Start of DATA PROVIDED

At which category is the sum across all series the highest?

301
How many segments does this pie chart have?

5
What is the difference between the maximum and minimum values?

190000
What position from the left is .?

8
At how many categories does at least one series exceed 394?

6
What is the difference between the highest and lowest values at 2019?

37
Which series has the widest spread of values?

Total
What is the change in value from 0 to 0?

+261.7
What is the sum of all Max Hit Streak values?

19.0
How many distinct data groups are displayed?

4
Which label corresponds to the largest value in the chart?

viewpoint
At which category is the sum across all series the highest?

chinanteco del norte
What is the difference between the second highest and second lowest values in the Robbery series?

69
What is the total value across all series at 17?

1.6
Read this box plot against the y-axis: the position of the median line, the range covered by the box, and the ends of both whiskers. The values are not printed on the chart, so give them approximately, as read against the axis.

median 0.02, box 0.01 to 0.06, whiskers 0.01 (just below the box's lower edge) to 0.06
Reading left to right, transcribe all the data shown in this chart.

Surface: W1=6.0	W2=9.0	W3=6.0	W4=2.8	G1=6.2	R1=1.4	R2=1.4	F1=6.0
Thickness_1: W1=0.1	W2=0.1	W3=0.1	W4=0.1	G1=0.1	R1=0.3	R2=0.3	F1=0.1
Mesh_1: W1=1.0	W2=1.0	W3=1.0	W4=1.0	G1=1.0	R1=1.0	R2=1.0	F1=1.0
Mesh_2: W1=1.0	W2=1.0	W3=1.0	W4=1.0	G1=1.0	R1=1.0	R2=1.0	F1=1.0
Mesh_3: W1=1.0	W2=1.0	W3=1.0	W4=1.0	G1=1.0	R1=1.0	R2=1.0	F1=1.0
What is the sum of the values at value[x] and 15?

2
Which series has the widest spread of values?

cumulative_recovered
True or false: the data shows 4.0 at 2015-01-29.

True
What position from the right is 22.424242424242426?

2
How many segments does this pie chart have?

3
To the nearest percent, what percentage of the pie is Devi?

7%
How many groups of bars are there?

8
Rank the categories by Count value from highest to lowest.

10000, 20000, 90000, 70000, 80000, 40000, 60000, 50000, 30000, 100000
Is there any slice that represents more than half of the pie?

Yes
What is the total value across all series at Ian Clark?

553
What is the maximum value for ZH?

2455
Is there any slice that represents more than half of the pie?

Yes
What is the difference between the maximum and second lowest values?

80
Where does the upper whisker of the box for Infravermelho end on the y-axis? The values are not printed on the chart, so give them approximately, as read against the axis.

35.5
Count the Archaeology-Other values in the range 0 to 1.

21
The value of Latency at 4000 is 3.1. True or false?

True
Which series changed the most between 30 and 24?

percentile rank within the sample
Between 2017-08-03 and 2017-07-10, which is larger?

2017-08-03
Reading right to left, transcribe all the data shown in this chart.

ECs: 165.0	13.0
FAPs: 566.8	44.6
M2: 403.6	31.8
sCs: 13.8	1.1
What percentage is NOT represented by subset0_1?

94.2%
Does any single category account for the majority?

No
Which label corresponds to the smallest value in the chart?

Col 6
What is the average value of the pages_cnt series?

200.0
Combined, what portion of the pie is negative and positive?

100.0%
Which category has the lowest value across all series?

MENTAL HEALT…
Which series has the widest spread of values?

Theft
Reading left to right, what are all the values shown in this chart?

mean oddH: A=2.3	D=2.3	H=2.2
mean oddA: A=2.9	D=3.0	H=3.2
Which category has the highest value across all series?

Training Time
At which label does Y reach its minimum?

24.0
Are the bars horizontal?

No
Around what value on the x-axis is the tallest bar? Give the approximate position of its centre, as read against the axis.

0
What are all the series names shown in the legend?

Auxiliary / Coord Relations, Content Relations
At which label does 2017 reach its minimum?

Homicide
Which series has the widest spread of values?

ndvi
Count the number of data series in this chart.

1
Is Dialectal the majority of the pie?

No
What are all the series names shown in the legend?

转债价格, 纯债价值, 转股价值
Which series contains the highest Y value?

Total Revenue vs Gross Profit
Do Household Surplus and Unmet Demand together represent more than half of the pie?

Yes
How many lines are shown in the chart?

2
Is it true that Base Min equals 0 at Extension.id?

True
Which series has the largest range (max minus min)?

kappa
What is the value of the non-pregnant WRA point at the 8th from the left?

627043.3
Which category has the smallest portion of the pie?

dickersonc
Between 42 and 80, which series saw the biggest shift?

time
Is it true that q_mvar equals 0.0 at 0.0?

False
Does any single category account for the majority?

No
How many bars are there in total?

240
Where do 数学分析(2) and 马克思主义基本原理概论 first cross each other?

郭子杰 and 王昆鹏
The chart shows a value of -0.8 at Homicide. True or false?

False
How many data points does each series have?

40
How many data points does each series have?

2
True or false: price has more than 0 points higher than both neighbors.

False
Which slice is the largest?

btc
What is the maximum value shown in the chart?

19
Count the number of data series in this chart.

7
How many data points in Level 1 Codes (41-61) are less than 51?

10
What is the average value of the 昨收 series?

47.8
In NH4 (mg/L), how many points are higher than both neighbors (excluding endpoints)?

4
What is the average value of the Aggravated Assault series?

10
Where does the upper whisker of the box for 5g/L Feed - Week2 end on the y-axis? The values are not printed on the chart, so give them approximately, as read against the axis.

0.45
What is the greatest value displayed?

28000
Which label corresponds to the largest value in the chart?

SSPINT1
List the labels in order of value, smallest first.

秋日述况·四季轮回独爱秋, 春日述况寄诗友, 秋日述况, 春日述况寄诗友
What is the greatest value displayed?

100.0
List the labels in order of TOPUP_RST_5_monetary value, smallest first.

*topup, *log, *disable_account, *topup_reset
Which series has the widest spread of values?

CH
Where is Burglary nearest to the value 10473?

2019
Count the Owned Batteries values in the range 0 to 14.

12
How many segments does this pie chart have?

End of DATA PROVIDED

> **HOW TO COMPLETE THIS TASK**:
Return every line of the records that contains the string "first", treating uppercase and lowercase letters as distinct.

> **ANSWER FOR THE TASK**:
Where do 数学分析(2) and 马克思主义基本原理概论 first cross each other?
List the labels in order of value, smallest first.
List the labels in order of TOPUP_RST_5_monetary value, smallest first.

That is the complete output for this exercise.